Sometimes dark, apocalyptic, horror, I see the novel. How did you reach this formula?

Naturally, and I do not go to the psychologist, you see. (laugh). There are a lot of doors that seem locked, but once I sit relaxed in the middle of the room and turn off the light, I start to see their lighted fires, I want to open them and find out what is beyond them.

I wrote in this note and in the volume of prose with which I debuted, dark stories, at the horror limit, with a few episodes of violence. I do not feel the need to stand out in a dark style, to disturb the mind of the reader. But there are fears that follow me, behind the image in the mirror, (almost) always bright and warm.

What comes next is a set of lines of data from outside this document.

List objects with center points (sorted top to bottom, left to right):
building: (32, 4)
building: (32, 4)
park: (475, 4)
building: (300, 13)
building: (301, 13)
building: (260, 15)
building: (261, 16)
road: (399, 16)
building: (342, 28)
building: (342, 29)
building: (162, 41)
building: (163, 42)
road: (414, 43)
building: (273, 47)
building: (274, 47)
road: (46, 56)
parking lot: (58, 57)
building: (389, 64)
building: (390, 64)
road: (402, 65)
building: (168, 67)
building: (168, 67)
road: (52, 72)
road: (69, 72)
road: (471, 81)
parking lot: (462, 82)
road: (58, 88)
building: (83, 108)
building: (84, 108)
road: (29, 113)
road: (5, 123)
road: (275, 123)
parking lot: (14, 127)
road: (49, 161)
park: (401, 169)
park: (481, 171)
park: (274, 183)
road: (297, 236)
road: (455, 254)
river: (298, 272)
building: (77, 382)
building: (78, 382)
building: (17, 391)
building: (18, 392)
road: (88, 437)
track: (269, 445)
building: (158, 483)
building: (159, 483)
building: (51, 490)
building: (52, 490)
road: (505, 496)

Many memories have been gathered in my mind since the Revolution – I was 16 years old then. Things I did not understand, frustrations, the inability to do much later, after I joined the PNTCD just to be useful and to participate in a long-awaited change in society, followed me in time, and finally, we gathered them in a story that would relive the atmosphere of those times – the life of a block of stairs as a cramped country with all its dramas at the top of a bunch of post boxes. I felt the need to tell young people that the danger was not extinguished, that the city of Constanta, for example, really collapses in the middle of the paragliding in which it has been left for too long. I find it sorry every time I visit the Old City Center where I lived for 26 years to see its uncaring, lifeless buildings, the destroyed facades, this intentional bankruptcy, and our lives and dear places. In my novel, Constanza drowns in the sea and in my own misery. There is diving off a betrayed place and of a generation that does not ask for anything because it has forgotten that she can do it anytime and who does not fight because she is too busy to buy her daily basket.

Interpreted, exposed in a magic realism key.

Suddenly, his throat is flooded with a warm mud jet that prevents him from shouting. This magical ritual, through which all the sap of the earth made of blood, skin and bones squeezed into his young body to shoot him she gives me a thrill of happiness.

I think that until we write down all that can be written until we have exhausted all the stories born in the communist period, we can not really understand it without resentment.

Now, all the more so, because we live in agitated times and talk to us about everything that has happened to us in the last century, we can return to the story of our failure, it will remind us that we can always pass the same danger, that life does not always go forward and we rotate daily in a roulette, to which we all need luck.

What is Irina Georgescu Groza reading?

From the Gaudeamus Book Fair I took the last volume of Italo Calvino, Difficult Love, Short Prose, The Wild of Arriaga, Fontana di Trevi by Gabriela Adameşteanu, the volume of short prose Guadalajara by Iulian Popa, a book by Mircea Cărtărescu, on which I did not read it – The beautiful little ones.

I usually read South American writers, especially in the winter: Roberto Bolano, Guillermo Arriaga, Julio Cortazar, Mario Vargas Llosa. I’ll alternate with Truman Capote, like a lemon-martini, between the frogs. I have a home shelf scheduled for the next few months (Nabokov, Viet Thanh Nguyen, Alice Munro, Julian Barnes, etc.).

The night between the worlds was published by Nemira Publishing House, in the N’autor collection, 2018.

 

Irina Georgescu Groza began in 2016 with the volume of Stories Beyond the Window Stories (Letter Bets House). He published short stories in the Journal of Stories (2015-2016), in the Argos magazine number 12 (2016), in the journal iocan number 1 (2016) and number 7 (2018), in Apostrof magazine (2016) (2017) and the Romanian Short Story Anthology, Masterclass 2018. She currently lives in Bucharest with her husband and two children.